Menurut UN World Meteorological Organization, tahun terhangat di permukaan bumi yang tercatat semenjak 1860-an adalah tahun 1998, diikuti dengan tahun 2002, 2003 dan 2004. Temperatur permukaan bumi telah naik 0,6 derajat (dalam skala 100 derajat) sejak akhir 1800-an ketika revolusi industri pertama kali dimulai di Eropa.
Intergovernmental Panel on Climate Change (IPCC), sebuah kelompok yang terdiri dari 2.000 peneliti yang menjadi penasihat Perserikatan Bangsa-bangsa, memperhitungkan kenaikan temperature permukaan bumi pada tahun 2100 mencapai 1,4 - 5,8 derajat (dalam skala 100 derajat).
Masih Diragukan
Namun demikian, pimpinan IPCC, Rajendra Pachauri menjelaskan bahwa bukti pengaruh manusia terhadap iklim masih diragukan kebenarannya, diperlukan standar pembuktian yang berdasarkan hukum untuk kepastiannya.
Banyak orang yang skeptis mengakui bahwa karbondioksida merupakan penyebab dari pemanasan global, namun model cuaca yang dikeluarkan oleh PBB mengenai apa yang akan terjadi di tahun 2100 sama terpercayanya dengan ramalan esok hari.

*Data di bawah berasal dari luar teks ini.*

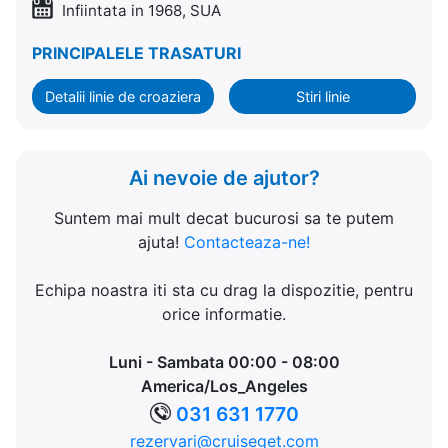
Infiintata in 1968, SUA
PRINCIPALELE TRASATURI
Detalii linie de croaziera
Stiri linie
Ai nevoie de ajutor?
Suntem mai mult decat bucurosi sa te putem
ajuta!
Contacteaza-ne!
Echipa noastra iti sta cu drag la dispozitie, pentru
orice informatie.
Luni - Sambata 00:00 - 08:00
America/Los_Angeles
031 631 1770
rezervari@cruiseget.com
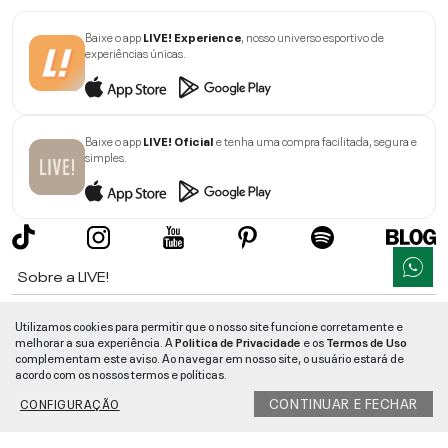
Baixe o app
LIVE! Experience
, nosso universo esportivo de
experiências únicas.
Baixe o app
LIVE! Oficial
e tenha uma compra facilitada, segura e
simples.
Sobre a LIVE!
Institucional
Utilizamos cookies para permitir que o nosso site funcione corretamente e
melhorar a sua experiência. A
Politica de Privacidade
e os
Termos de Uso
Informações
complementam este aviso. Ao navegar em nosso site, o usuário estará de
acordo com os nossos termos e políticas.
Ajuda
CONTINUAR E FECHAR
CONFIGURAÇÃO
Segurança e Qualidade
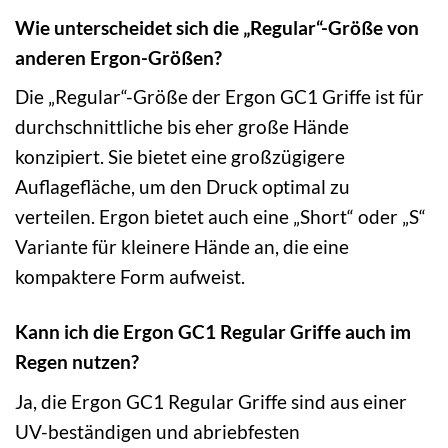
Wie unterscheidet sich die „Regular“-Größe von
anderen Ergon-Größen?
Die „Regular“-Größe der Ergon GC1 Griffe ist für
durchschnittliche bis eher große Hände
konzipiert. Sie bietet eine großzügigere
Auflagefläche, um den Druck optimal zu
verteilen. Ergon bietet auch eine „Short“ oder „S“
Variante für kleinere Hände an, die eine
kompaktere Form aufweist.
Kann ich die Ergon GC1 Regular Griffe auch im
Regen nutzen?
Ja, die Ergon GC1 Regular Griffe sind aus einer
UV-beständigen und abriebfesten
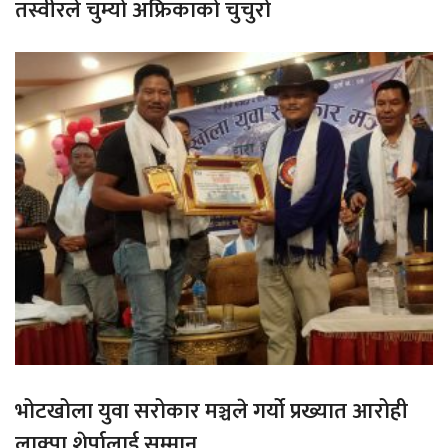
तस्वीरले चुम्यो अफ्रिकाको चुचुरो
भोटखोला युवा सरोकार मञ्चले गर्यो प्रख्यात आरोही
लाक्पा शेर्पालाई सम्मान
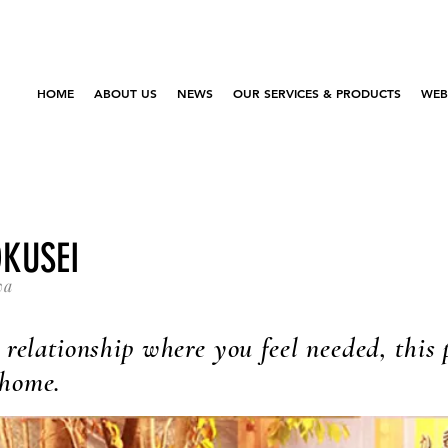
HOME
ABOUT US
NEWS
OUR SERVICES & PRODUCTS
WEB
KUSEI
wa
 relationship where you feel needed, this 
 home.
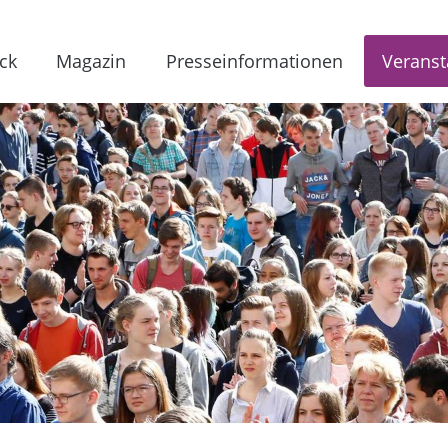
ck
Magazin
Presseinformationen
Veranst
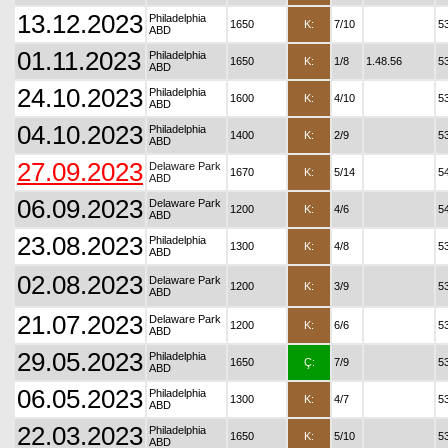
13.12.2023
Philadelphia
1650
K:
7/10
5
ABD
01.11.2023
Philadelphia
1650
K:
1/8
1.48.56
5
ABD
24.10.2023
Philadelphia
1600
K:
4/10
5
ABD
04.10.2023
Philadelphia
1400
K:
2/9
5
ABD
27.09.2023
Delaware Park
1670
K:
5/14
5
ABD
06.09.2023
Delaware Park
1200
K:
4/6
5
ABD
23.08.2023
Philadelphia
1300
K:
4/8
5
ABD
02.08.2023
Delaware Park
1200
K:
3/9
5
ABD
21.07.2023
Delaware Park
1200
K:
6/6
5
ABD
29.05.2023
Philadelphia
1650
Ç:
7/9
5
ABD
06.05.2023
Philadelphia
1300
K:
4/7
5
ABD
22.03.2023
Philadelphia
1650
K:
5/10
5
ABD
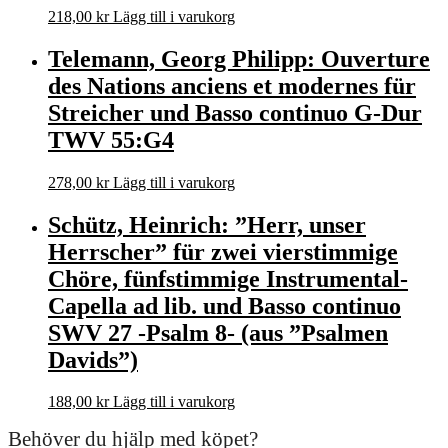
218,00
kr
Lägg till i varukorg
Telemann, Georg Philipp: Ouverture
des Nations anciens et modernes für
Streicher und Basso continuo G-Dur
TWV 55:G4
278,00
kr
Lägg till i varukorg
Schütz, Heinrich: ”Herr, unser
Herrscher” für zwei vierstimmige
Chöre, fünfstimmige Instrumental-
Capella ad lib. und Basso continuo
SWV 27 -Psalm 8- (aus ”Psalmen
Davids”)
188,00
kr
Lägg till i varukorg
Behöver du hjälp med köpet?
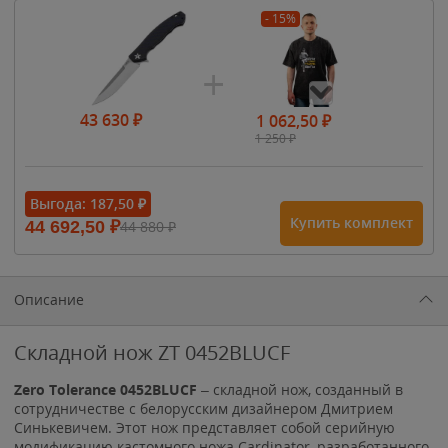
- 15%
43 630
₽
1 062,50
₽
1 250
₽
- 15%
Выгода:
187,50
₽
Купить комплект
44 692,50
₽
44 880
₽
1 615
₽
1 900
₽
1 900
₽
Описание
Складной нож ZT 0452BLUCF
Zero Tolerance 0452BLUCF
– складной нож, созданный в
сотрудничестве с белорусским дизайнером Дмитрием
Синькевичем. Этот нож представляет собой серийную
модификацию кастомного ножа Cardinator, разработанного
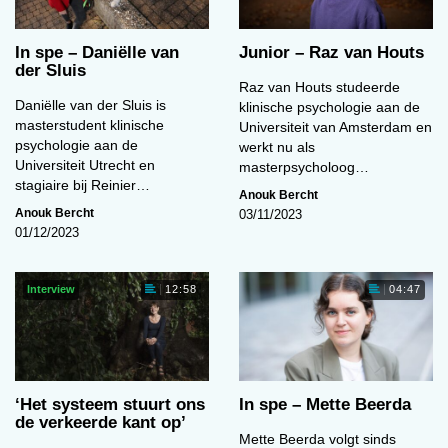
In spe – Daniëlle van
Junior – Raz van Houts
der Sluis
Raz van Houts studeerde
Daniëlle van der Sluis is
klinische psychologie aan de
masterstudent klinische
Universiteit van Amsterdam en
psychologie aan de
werkt nu als
Universiteit Utrecht en
masterpsycholoog…
stagiaire bij Reinier…
Anouk Bercht
Anouk Bercht
03/11/2023
01/12/2023
Interview
12:58
04:47
‘Het systeem stuurt ons
In spe – Mette Beerda
de verkeerde kant op’
Mette Beerda volgt sinds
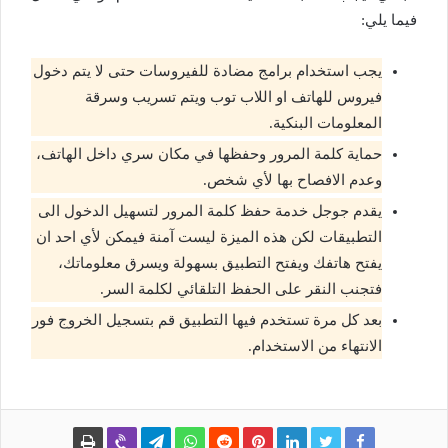
فيما يلي:
يجب استخدام برامج مضادة للفيروسات حتى لا يتم دخول
فيروس للهاتف او اللاب توب ويتم تسريب وسرقة
المعلومات البنكية.
حماية كلمة المرور وحفظها في مكان سري داخل الهاتف،
وعدم الافصاح بها لأي شخص.
يقدم جوجل خدمة حفظ كلمة المرور لتسهيل الدخول الى
التطبيقات لكن هذه الميزة ليست آمنة فيمكن لأي احد ان
يفتح هاتفك ويفتح التطبيق بسهولة ويسرق معلوماتك،
فتجنب النقر على الحفظ التلقائي لكلمة السر.
بعد كل مرة تستخدم فيها التطبيق قم بتسجيل الخروج فور
الانتهاء من الاستخدام.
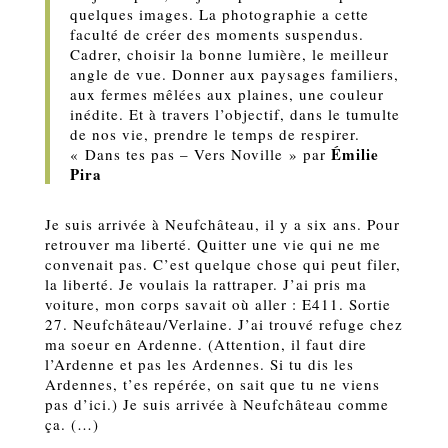
quelques images. La photographie a cette
faculté de créer des moments suspendus.
Cadrer, choisir la bonne lumière, le meilleur
angle de vue. Donner aux paysages familiers,
aux fermes mêlées aux plaines, une couleur
inédite. Et à travers l’objectif, dans le tumulte
de nos vie, prendre le temps de respirer.
Émilie
« Dans tes pas – Vers Noville » par
Pira
Je suis arrivée à Neufchâteau, il y a six ans. Pour
retrouver ma liberté. Quitter une vie qui ne me
convenait pas. C’est quelque chose qui peut filer,
la liberté. Je voulais la rattraper. J’ai pris ma
voiture, mon corps savait où aller : E411. Sortie
27. Neufchâteau/Verlaine. J’ai trouvé refuge chez
ma soeur en Ardenne. (Attention, il faut dire
l’Ardenne et pas les Ardennes. Si tu dis les
Ardennes, t’es repérée, on sait que tu ne viens
pas d’ici.) Je suis arrivée à Neufchâteau comme
ça. (…)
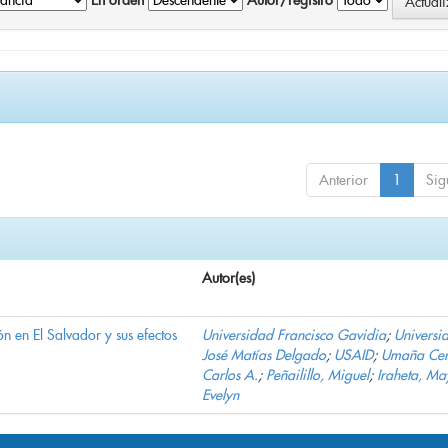
En orden
Autor/registro
Anterior
1
Sig
Autor(es)
n en El Salvador y sus efectos
Universidad Francisco Gavidia
;
Universi
José Matías Delgado
;
USAID
;
Umaña Cer
Carlos A.
;
Peñailillo, Miguel
;
Iraheta, Ma
Evelyn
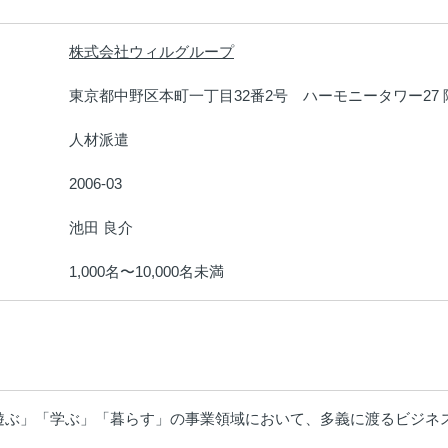
株式会社ウィルグループ
：
東京都中野区本町一丁目32番2号　ハーモニータワー27 
：
人材派遣
：
2006-03
：
池田 良介
：
1,000名〜10,000名未満
：
遊ぶ」「学ぶ」「暮らす」の事業領域において、多義に渡るビジネ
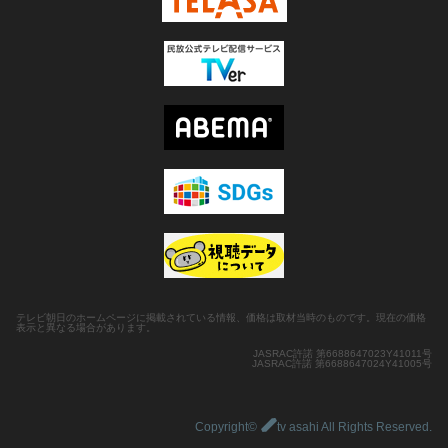
テレビ朝日のホームページに掲載されている情報、価格は取材当時のものです。現在の価格
表示と異なる場合があります。
JASRAC許諾 第6688647023Y41011号
JASRAC許諾 第6688647024Y41005号
Copyright©
tv asahi All Rights Reserved.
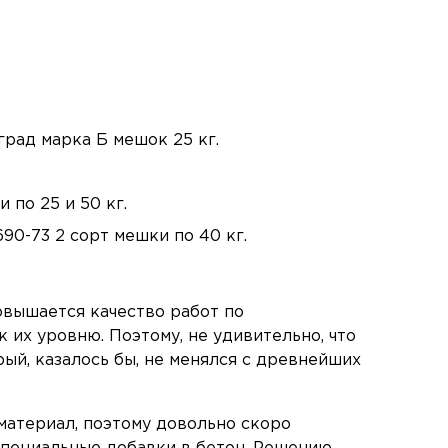
град марка Б мешок 25 кг.
 по 25 и 50 кг.
90-73 2 сорт мешки по 40 кг.
овышается качество работ по
к их уровню. Поэтому, не удивительно, что
ый, казалось бы, не менялся с древнейших
материал, поэтому довольно скоро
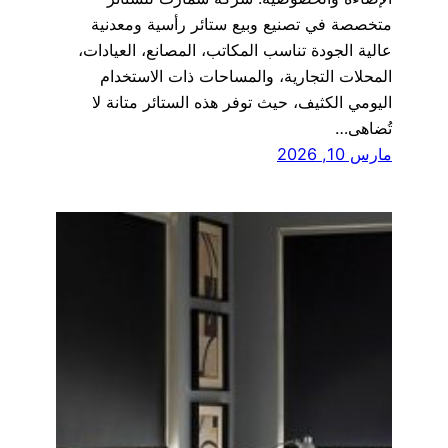
متخصصة في تصنيع وبيع ستائر رأسية ومعدنية
عالية الجودة تناسب المكاتب، المصانع، العيادات،
المحلات التجارية، والمساحات ذات الاستخدام
اليومي الكثيف، حيث توفر هذه الستائر متانة لا
تُضاهى…
مارس 10, 2026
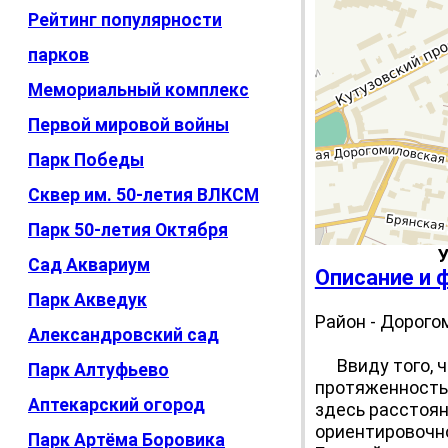
Рейтинг популярности
парков
Мемориальный комплекс
Первой мировой войны
Парк Победы
Сквер им. 50-летия ВЛКСМ
Парк 50-летия Октября
У
Сад Аквариум
Описание и 
Парк Акведук
Район - Дорого
Александровский сад
Ввиду того, ч
Парк Алтуфьево
протяженность 
Аптекарский огород
здесь расстоян
ориентировочн
Парк Артёма Боровика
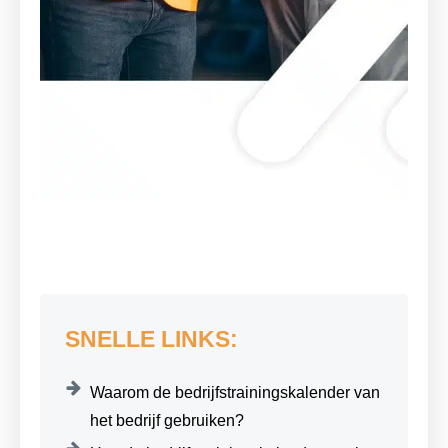
SNELLE LINKS:
Waarom de bedrijfstrainingskalender van
het bedrijf gebruiken?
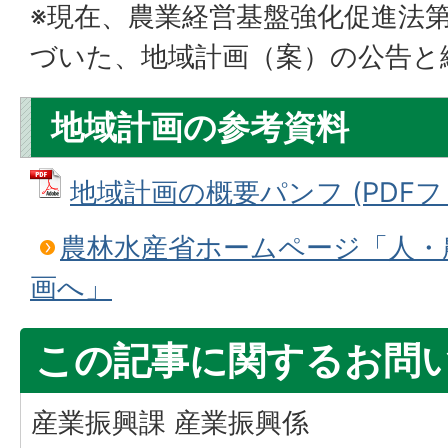
※現在、農業経営基盤強化促進法第
づいた、地域計画（案）の公告と
地域計画の参考資料
地域計画の概要パンフ (PDFファイ
農林水産省ホームページ「人・
画へ」
この記事に関するお問
産業振興課 産業振興係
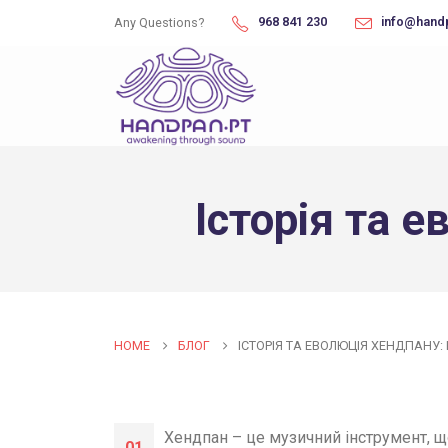
968 841 230
info@hand
Any Questions?
Історія та 
HOME
БЛОГ
ІСТОРІЯ ТА ЕВОЛЮЦІЯ ХЕНДПАНУ:
Хендпан – це музичний інструмент, щ
01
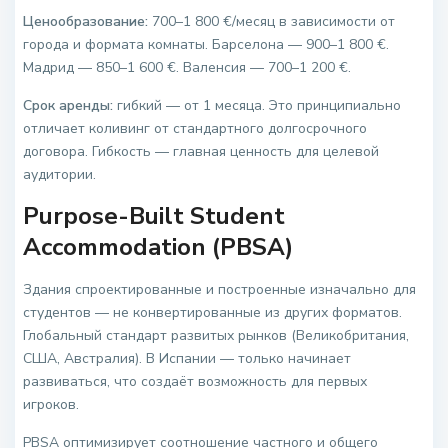
Ценообразование:
700–1 800 €/месяц в зависимости от
города и формата комнаты. Барселона — 900–1 800 €.
Мадрид — 850–1 600 €. Валенсия — 700–1 200 €.
Срок аренды:
гибкий — от 1 месяца. Это принципиально
отличает коливинг от стандартного долгосрочного
договора. Гибкость — главная ценность для целевой
аудитории.
Purpose-Built Student
Accommodation (PBSA)
Здания спроектированные и построенные изначально для
студентов — не конвертированные из других форматов.
Глобальный стандарт развитых рынков (Великобритания,
США, Австралия). В Испании — только начинает
развиваться, что создаёт возможность для первых
игроков.
PBSA оптимизирует соотношение частного и общего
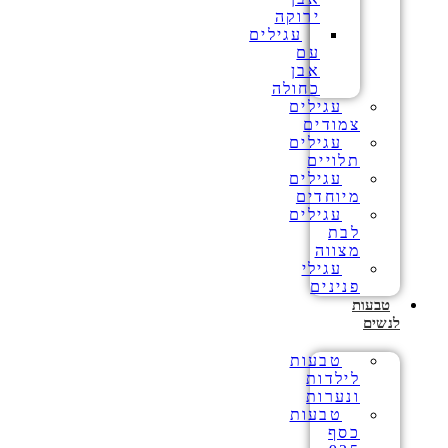
ירוקה
עגילים
עם
אבן
כחולה
עגילים
צמודים
עגילים
תלויים
עגילים
מיוחדים
עגילים
לבת
מצווה
עגילי
פנינים
טבעות
לנשים
טבעות
לילדות
ונערות
טבעות
כסף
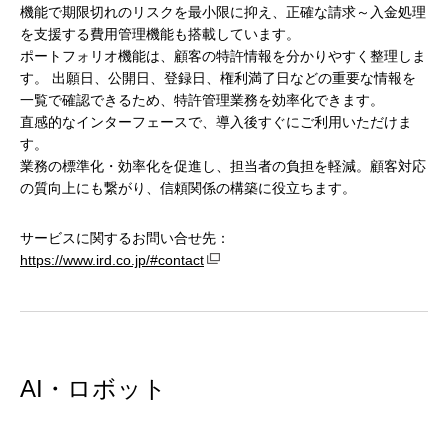
機能で期限切れのリスクを最小限に抑え、正確な請求～入金処理
を支援する費用管理機能も搭載しています。
ポートフォリオ機能は、顧客の特許情報を分かりやすく整理しま
す。 出願日、公開日、登録日、権利満了日などの重要な情報を
一覧で確認できるため、特許管理業務を効率化できます。
直感的なインターフェースで、導入後すぐにご利用いただけま
す。
業務の標準化・効率化を促進し、担当者の負担を軽減。顧客対応
の質向上にも繋がり、信頼関係の構築に役立ちます。
サービスに関するお問い合せ先：
https://www.ird.co.jp/#contact
AI・ロボット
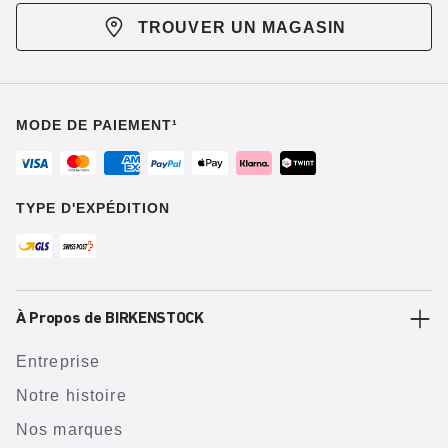
TROUVER UN MAGASIN
MODE DE PAIEMENT¹
TYPE D'EXPÉDITION
À Propos de BIRKENSTOCK
Entreprise
Notre histoire
Nos marques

Menurut PBB, faktor lainnya, seperti variasi radiasi matahari, debu dari gunung berapi dan penyebab alami lainnya, memberi pengaruh yang besar. IPCC mencoba untuk memperhitungkan semua akibat yang ada.
"Jadi intinya, pengaruh alam lebih besar dari pengaruh manusia," tegas George Taylor, seorang ahli Klimatologi negara bagian Oregon.
Penanggung jawab Kyoto Protokol merencanakan untuk membuat pengaturan iklim dengan memotong emisi gas buang karbondioksida negara-negara maju dari 5,2 % sampai dibawah tingkat tahun 1990 pada tahun 2008 - 2012. Para pendukung Protokol Kyoto menyatakan potongan emisi gas buang karbondioksida negara-negara tersebut perlu lebih besar lagi setelah tahun 2012.
Pada tahun 1995, IPCC menyatakan bukti-bukti faktor manusia juga memiliki peranan yang sama besar dalam mempengaruhi iklim global. Pada laporan pada tahun 2001 yang lalu, terdapat bukti 'baru dan lebih kuat' yang menunjukkan manusia merupakan faktor utama penyebab pemanasan global dalam 50 tahun terakhir.
Pachauri berharap, laporan berikutnya yang dikeluarkan pada tahun 2007, dapat mengisi kekosongan pengetahuan yang ada pada laporan sebelumnya. Tetapi Washington tidak mendukung misi dari Protokol Kyoto tersebut, mereka lebih memilih untuk memfokuskan masalah pengumpulan dana untuk menciptakan teknologi terbaru yang menggunakan hidrogen sebagai sumber energi baru.